WHAT YOU SHOULD DO – Would you set down the data below exactly as shown?

EXTRACTED MATERIAL –
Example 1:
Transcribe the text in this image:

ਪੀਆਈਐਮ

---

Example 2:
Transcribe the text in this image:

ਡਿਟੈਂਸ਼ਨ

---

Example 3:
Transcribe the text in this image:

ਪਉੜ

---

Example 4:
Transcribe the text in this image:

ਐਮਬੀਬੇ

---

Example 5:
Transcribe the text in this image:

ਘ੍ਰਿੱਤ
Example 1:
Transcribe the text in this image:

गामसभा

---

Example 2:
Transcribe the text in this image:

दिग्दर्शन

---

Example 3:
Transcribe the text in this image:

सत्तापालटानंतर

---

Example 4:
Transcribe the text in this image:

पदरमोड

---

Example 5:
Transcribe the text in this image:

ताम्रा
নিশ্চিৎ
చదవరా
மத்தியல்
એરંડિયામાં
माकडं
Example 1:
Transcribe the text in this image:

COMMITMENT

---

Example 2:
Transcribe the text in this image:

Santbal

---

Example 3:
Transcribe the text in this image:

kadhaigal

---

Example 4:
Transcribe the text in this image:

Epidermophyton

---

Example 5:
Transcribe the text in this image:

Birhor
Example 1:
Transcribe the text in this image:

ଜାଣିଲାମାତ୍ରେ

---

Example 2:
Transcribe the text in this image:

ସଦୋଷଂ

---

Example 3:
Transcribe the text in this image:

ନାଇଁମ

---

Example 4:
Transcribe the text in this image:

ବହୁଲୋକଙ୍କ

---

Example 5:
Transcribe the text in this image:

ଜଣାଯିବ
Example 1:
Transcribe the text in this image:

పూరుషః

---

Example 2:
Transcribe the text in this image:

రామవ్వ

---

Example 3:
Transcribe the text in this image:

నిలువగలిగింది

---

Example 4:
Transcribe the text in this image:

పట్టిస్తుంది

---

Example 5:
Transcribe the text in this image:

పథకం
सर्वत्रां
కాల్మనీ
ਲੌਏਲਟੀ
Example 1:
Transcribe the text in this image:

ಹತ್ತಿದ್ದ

SOLUTION –
Example 1:
Transcribe the text in this image:

ਪੀਆਈਐਮ

---

Example 2:
Transcribe the text in this image:

ਡਿਟੈਂਸ਼ਨ

---

Example 3:
Transcribe the text in this image:

ਪਉੜ

---

Example 4:
Transcribe the text in this image:

ਐਮਬੀਬੇ

---

Example 5:
Transcribe the text in this image:

ਘ੍ਰਿੱਤ
Example 1:
Transcribe the text in this image:

गामसभा

---

Example 2:
Transcribe the text in this image:

दिग्दर्शन

---

Example 3:
Transcribe the text in this image:

सत्तापालटानंतर

---

Example 4:
Transcribe the text in this image:

पदरमोड

---

Example 5:
Transcribe the text in this image:

ताम्रा
নিশ্চিৎ
చదవరా
மத்தியல்
એરંડિયામાં
माकडं
Example 1:
Transcribe the text in this image:

COMMITMENT

---

Example 2:
Transcribe the text in this image:

Santbal

---

Example 3:
Transcribe the text in this image:

kadhaigal

---

Example 4:
Transcribe the text in this image:

Epidermophyton

---

Example 5:
Transcribe the text in this image:

Birhor
Example 1:
Transcribe the text in this image:

ଜାଣିଲାମାତ୍ରେ

---

Example 2:
Transcribe the text in this image:

ସଦୋଷଂ

---

Example 3:
Transcribe the text in this image:

ନାଇଁମ

---

Example 4:
Transcribe the text in this image:

ବହୁଲୋକଙ୍କ

---

Example 5:
Transcribe the text in this image:

ଜଣାଯିବ
Example 1:
Transcribe the text in this image:

పూరుషః

---

Example 2:
Transcribe the text in this image:

రామవ్వ

---

Example 3:
Transcribe the text in this image:

నిలువగలిగింది

---

Example 4:
Transcribe the text in this image:

పట్టిస్తుంది

---

Example 5:
Transcribe the text in this image:

పథకం
सर्वत्रां
కాల్మనీ
ਲੌਏਲਟੀ
Example 1:
Transcribe the text in this image:

ಹತ್ತಿದ್ದ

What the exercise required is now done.